[Data entries]

::::::::::

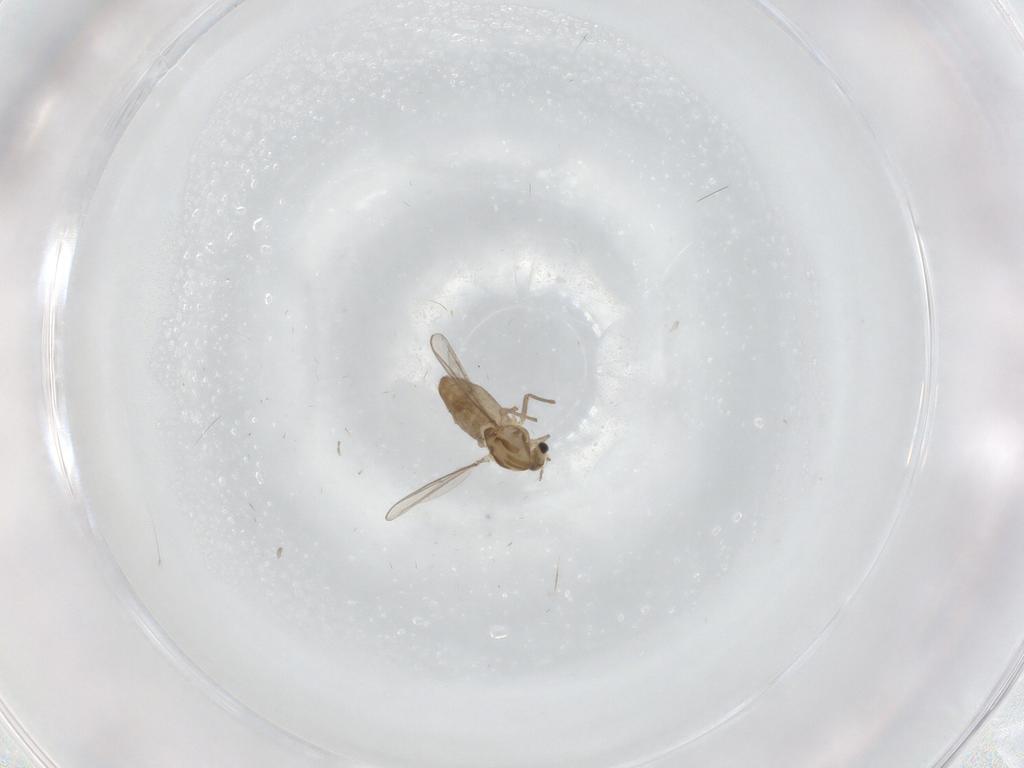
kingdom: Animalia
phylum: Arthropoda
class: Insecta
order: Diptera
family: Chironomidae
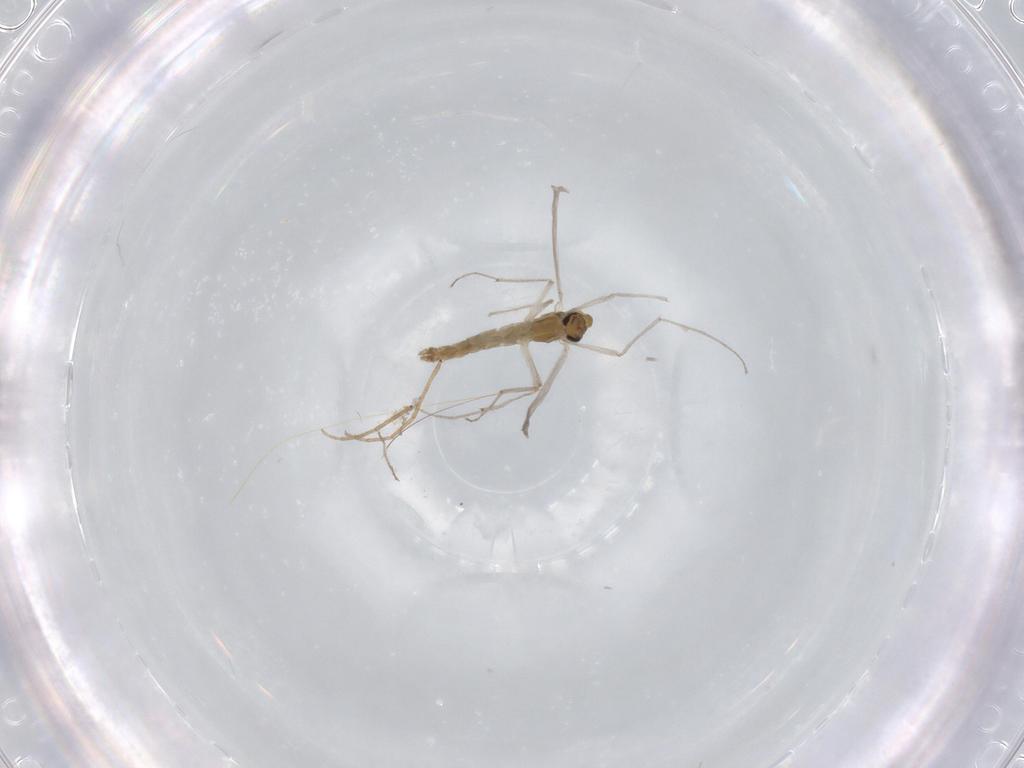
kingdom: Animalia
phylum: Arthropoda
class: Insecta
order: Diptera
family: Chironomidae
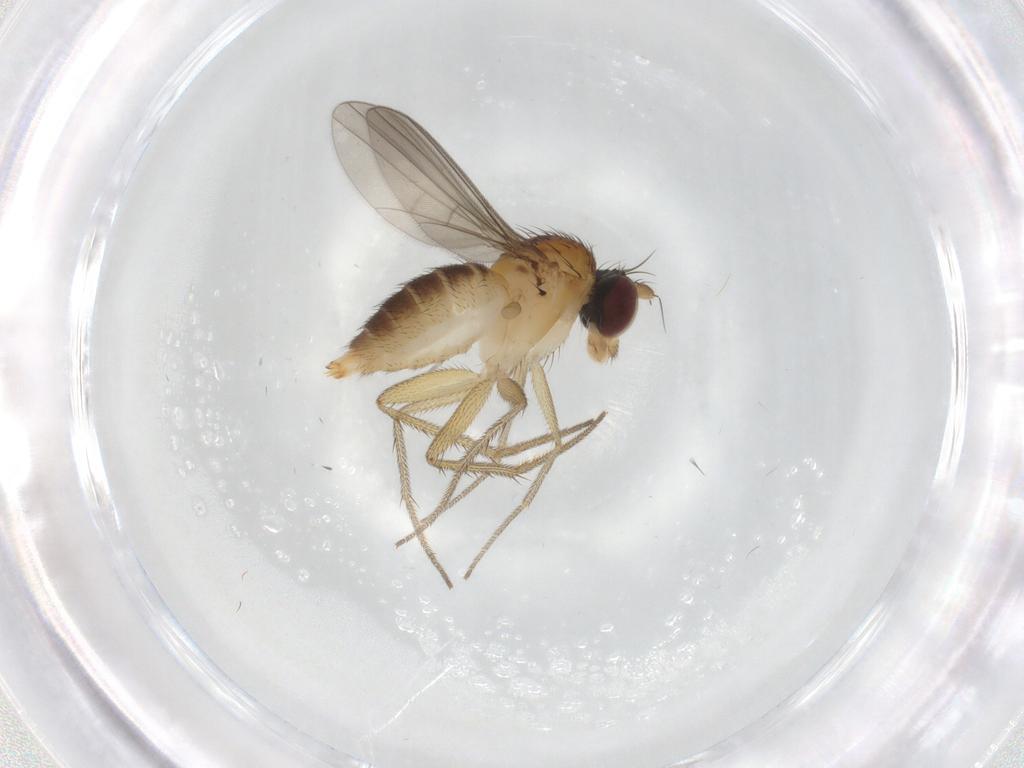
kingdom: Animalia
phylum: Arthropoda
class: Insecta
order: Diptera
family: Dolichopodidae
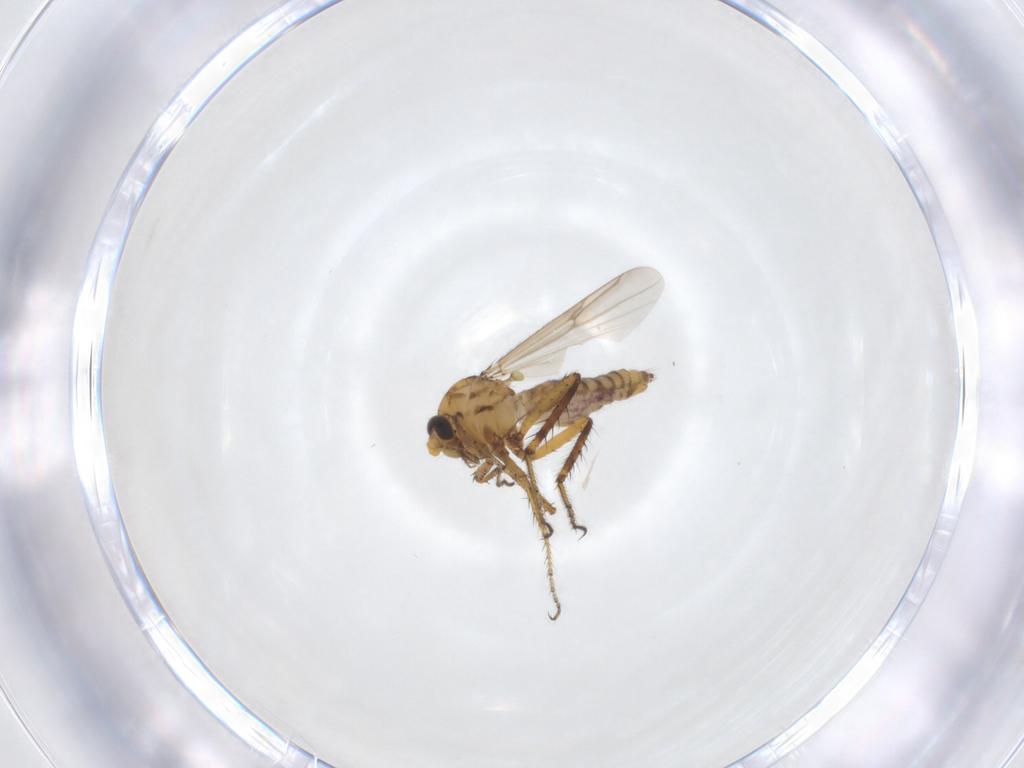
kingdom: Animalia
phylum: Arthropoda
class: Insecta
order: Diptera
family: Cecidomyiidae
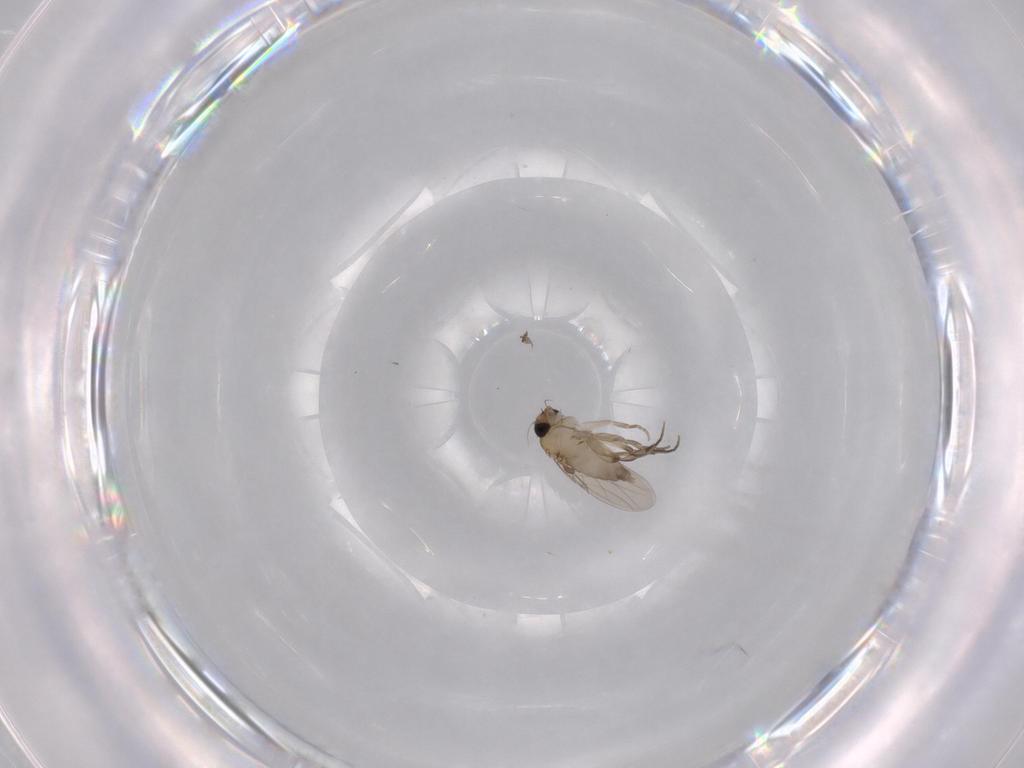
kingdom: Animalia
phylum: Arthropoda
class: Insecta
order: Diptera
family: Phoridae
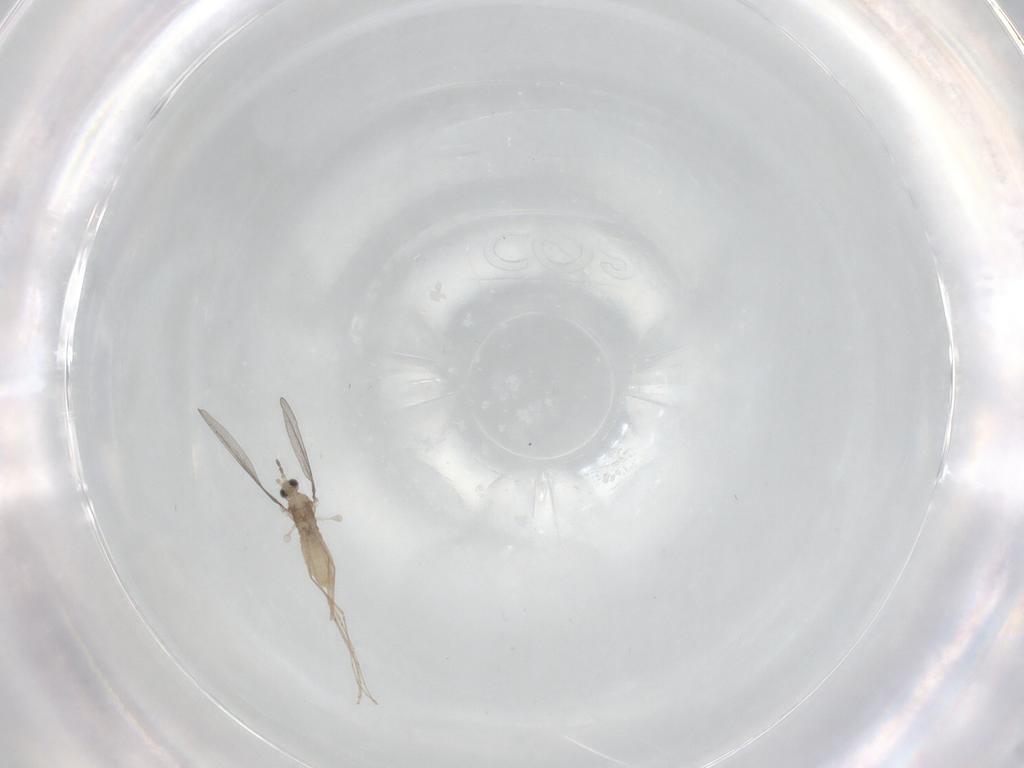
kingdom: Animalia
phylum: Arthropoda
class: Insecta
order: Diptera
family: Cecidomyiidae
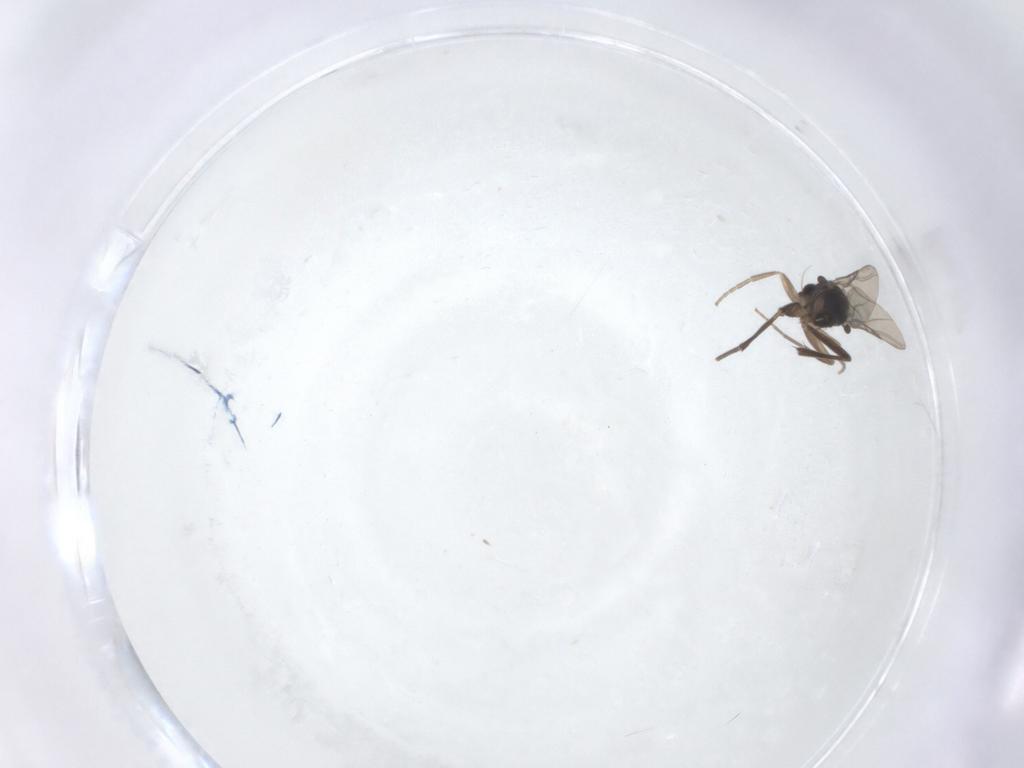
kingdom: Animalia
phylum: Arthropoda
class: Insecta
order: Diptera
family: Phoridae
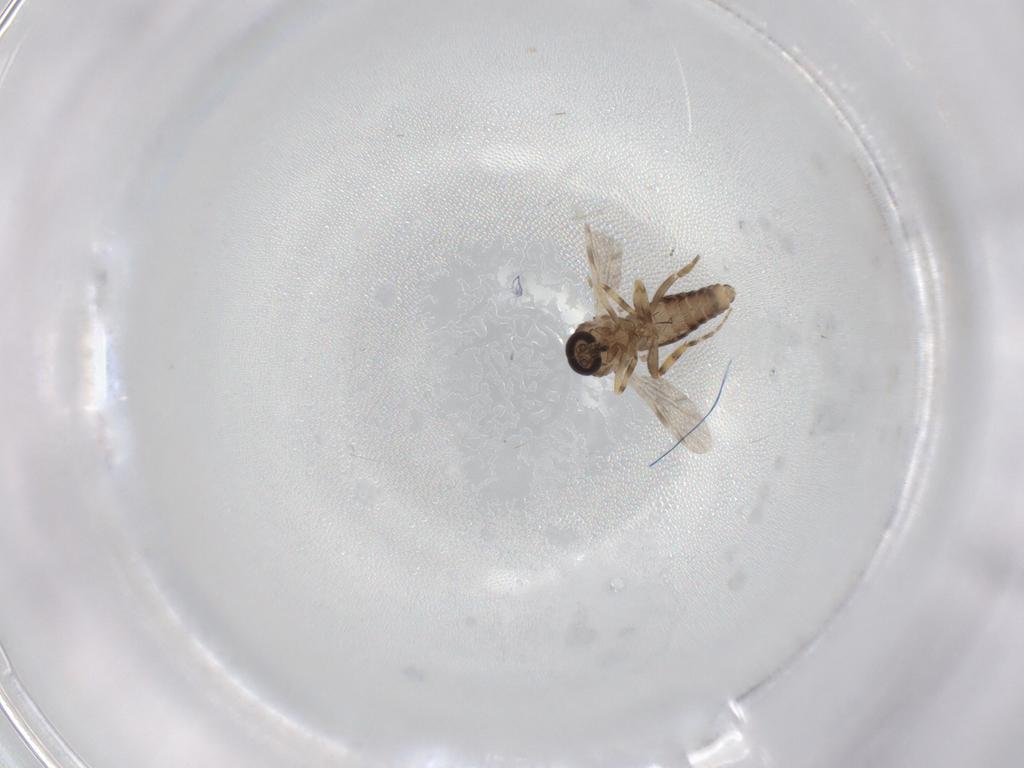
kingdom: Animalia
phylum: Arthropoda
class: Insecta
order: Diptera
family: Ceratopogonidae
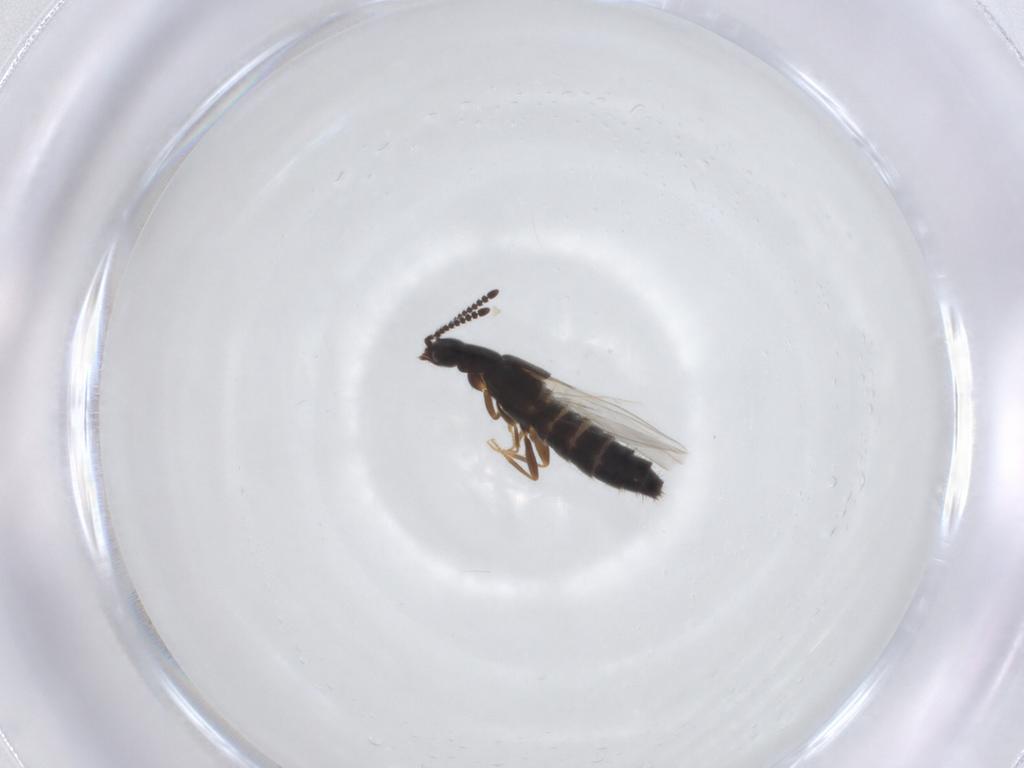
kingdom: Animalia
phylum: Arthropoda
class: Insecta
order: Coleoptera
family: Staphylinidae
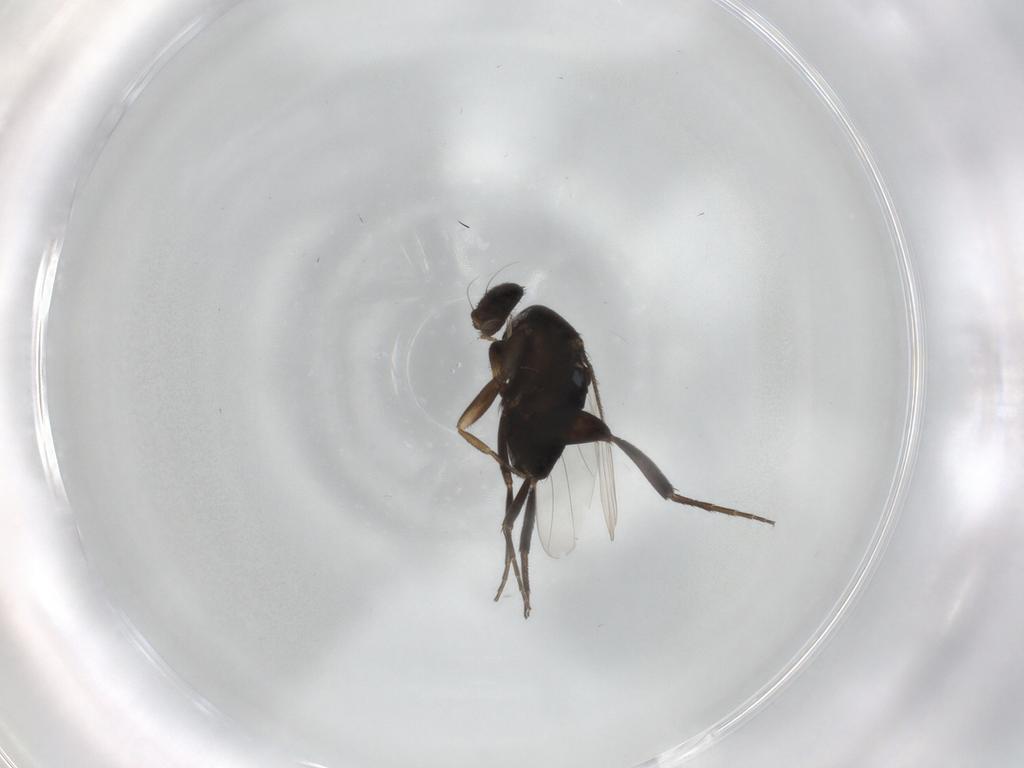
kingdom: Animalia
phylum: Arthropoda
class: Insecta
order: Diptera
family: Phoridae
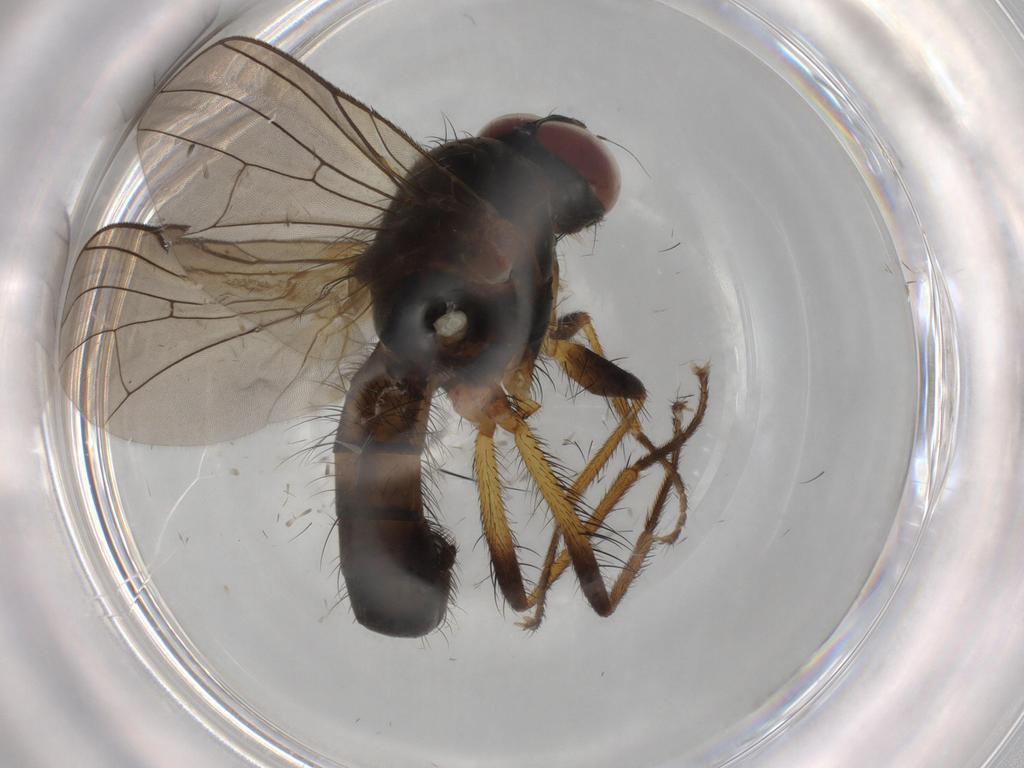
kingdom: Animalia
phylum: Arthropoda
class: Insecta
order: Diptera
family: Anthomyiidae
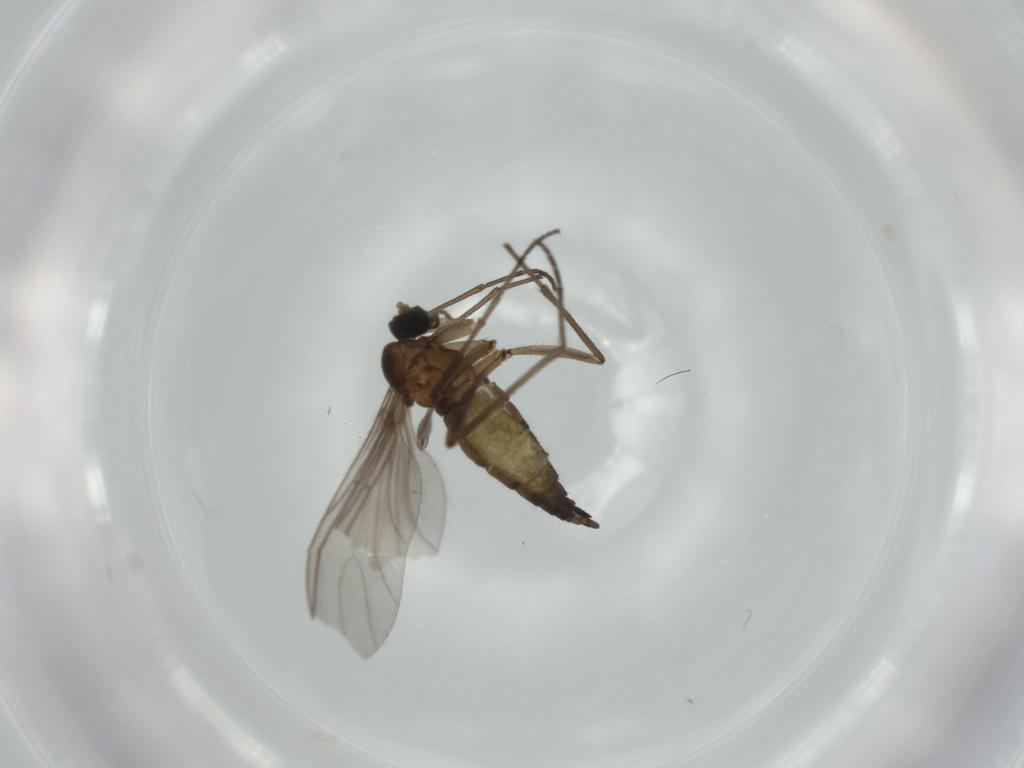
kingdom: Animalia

::::::::::

- [Written problem] Copy every line of the entries above word for word, leaving out the pictures.

- [The result]
kingdom: Animalia
phylum: Arthropoda
class: Insecta
order: Diptera
family: Chironomidae
kingdom: Animalia
phylum: Arthropoda
class: Insecta
order: Diptera
family: Chironomidae
kingdom: Animalia
phylum: Arthropoda
class: Insecta
order: Diptera
family: Dolichopodidae
kingdom: Animalia
phylum: Arthropoda
class: Insecta
order: Diptera
family: Cecidomyiidae
kingdom: Animalia
phylum: Arthropoda
class: Insecta
order: Diptera
family: Phoridae
kingdom: Animalia
phylum: Arthropoda
class: Insecta
order: Diptera
family: Cecidomyiidae
kingdom: Animalia
phylum: Arthropoda
class: Insecta
order: Diptera
family: Phoridae
kingdom: Animalia
phylum: Arthropoda
class: Insecta
order: Diptera
family: Ceratopogonidae
kingdom: Animalia
phylum: Arthropoda
class: Insecta
order: Coleoptera
family: Staphylinidae
kingdom: Animalia
phylum: Arthropoda
class: Insecta
order: Diptera
family: Phoridae
kingdom: Animalia
phylum: Arthropoda
class: Insecta
order: Diptera
family: Anthomyiidae
kingdom: Animalia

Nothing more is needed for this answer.